Das Foto eines der verhafteten Studenten sei dann im Internet kursiert, berichtet die Co-Organisatorin der Ausstellung. In den Kommentaren sei ihm mit Mord und Vergewaltigung gedroht worden.

Die Studenten betonen immer wieder, ihr Anliegen sei einzig der Rücktritt des neuen Rektors und demokratische Wahlen - und seit den jüngsten Festnahmen und Verhaftungen nun auch die Freilassung "unserer Freunde". Nun treten jeden Abend zu Beginn der coronabedingten nächtlichen Ausgangssperre Menschen an ihre Fenster und bekunden Solidarität mit den Protesten, in dem sie auf Töpfe oder Pfannen schlagen und klatschen.

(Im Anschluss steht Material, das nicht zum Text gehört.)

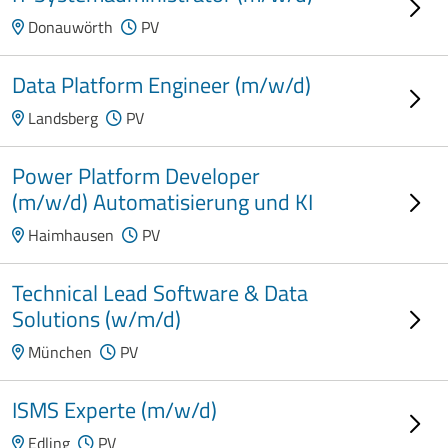
Donauwörth
PV
Data Platform Engineer (m/w/d)
Landsberg
PV
Power Platform Developer
(m/w/d) Automatisierung und KI
Haimhausen
PV
Technical Lead Software & Data
Solutions (w/m/d)
München
PV
ISMS Experte (m/w/d)
Edling
PV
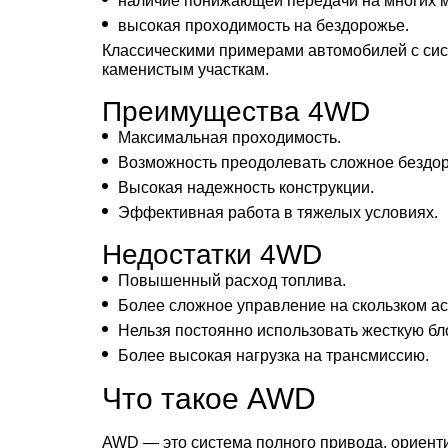
наличие понижающей передачи на многих м
высокая проходимость на бездорожье.
Классическими примерами автомобилей с сист
каменистым участкам.
Преимущества 4WD
Максимальная проходимость.
Возможность преодолевать сложное бездо
Высокая надежность конструкции.
Эффективная работа в тяжелых условиях.
Недостатки 4WD
Повышенный расход топлива.
Более сложное управление на скользком а
Нельзя постоянно использовать жесткую бл
Более высокая нагрузка на трансмиссию.
Что такое AWD
AWD — это система полного привода, ориенти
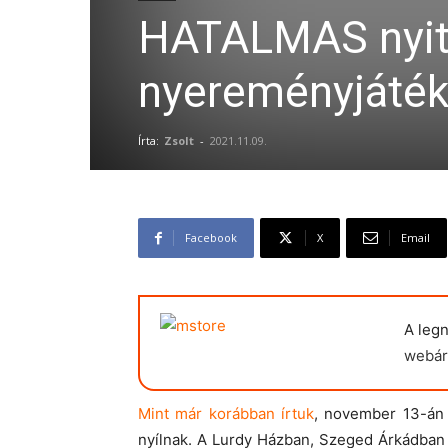
HATALMAS nyitá
nyereményjáték
Írta:
Zsolt
-
2021.11.09.
Facebook
X
Email
A leg
webár
Mint már korábban írtuk
, november 13-án 
nyílnak. A Lurdy Házban, Szeged Árkádban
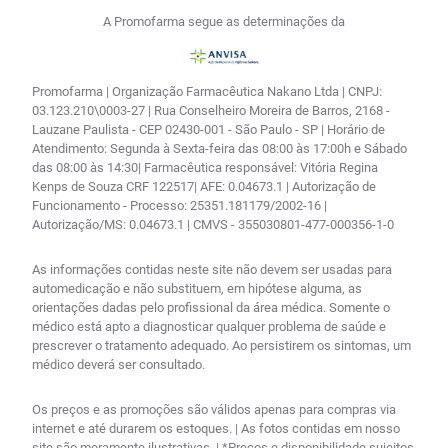
A Promofarma segue as determinações da
Promofarma | Organização Farmacêutica Nakano Ltda | CNPJ:
03.123.210\0003-27 | Rua Conselheiro Moreira de Barros, 2168 -
Lauzane Paulista - CEP 02430-001 - São Paulo - SP | Horário de
Atendimento: Segunda à Sexta-feira das 08:00 às 17:00h e Sábado
das 08:00 às 14:30| Farmacêutica responsável: Vitória Regina
Kenps de Souza CRF 122517| AFE: 0.04673.1 | Autorização de
Funcionamento - Processo: 25351.181179/2002-16 |
Autorização/MS: 0.04673.1 | CMVS - 355030801-477-000356-1-0
As informações contidas neste site não devem ser usadas para
automedicação e não substituem, em hipótese alguma, as
orientações dadas pelo profissional da área médica. Somente o
médico está apto a diagnosticar qualquer problema de saúde e
prescrever o tratamento adequado. Ao persistirem os sintomas, um
médico deverá ser consultado.
Os preços e as promoções são válidos apenas para compras via
internet e até durarem os estoques. | As fotos contidas em nosso
site são meramente ilustrativas. | *Preços e disponibilidade sujeitos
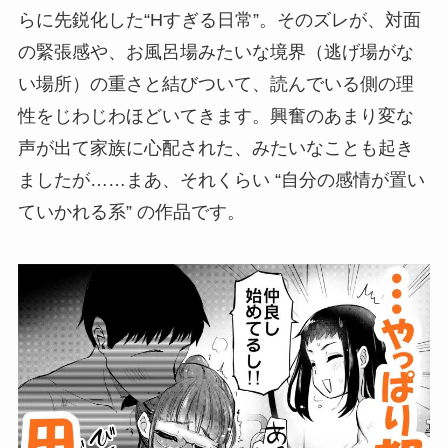
らに先鋭化した“Hすぎる日常”。そのズレが、対面
の緊張感や、お風呂場みたいな境界（逃げ場がな
い場所）の重さと結びついて、読んでいる側の理
性をじわじわほどいてきます。興奮のあまり変な
声が出て家族に心配された、みたいなことも起き
ましたが……まあ、それくらい “自分の感情が置い
ていかれる系” の作品です。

Unirektor Bulu (50), der der Erdogan-Partei AKP nahesteht, gibt sich recht unberührt. Im Januar war er zu sehen, wie er Protestierenden lächelnd zuwinkte, die unterhalb seines Fensters lauthals seinen Rücktritt forderten. Er denke "keinesfalls" an einen Rücktritt. Auch die Studenten wollen protestieren, bis ihre Forderungen erfüllt sind.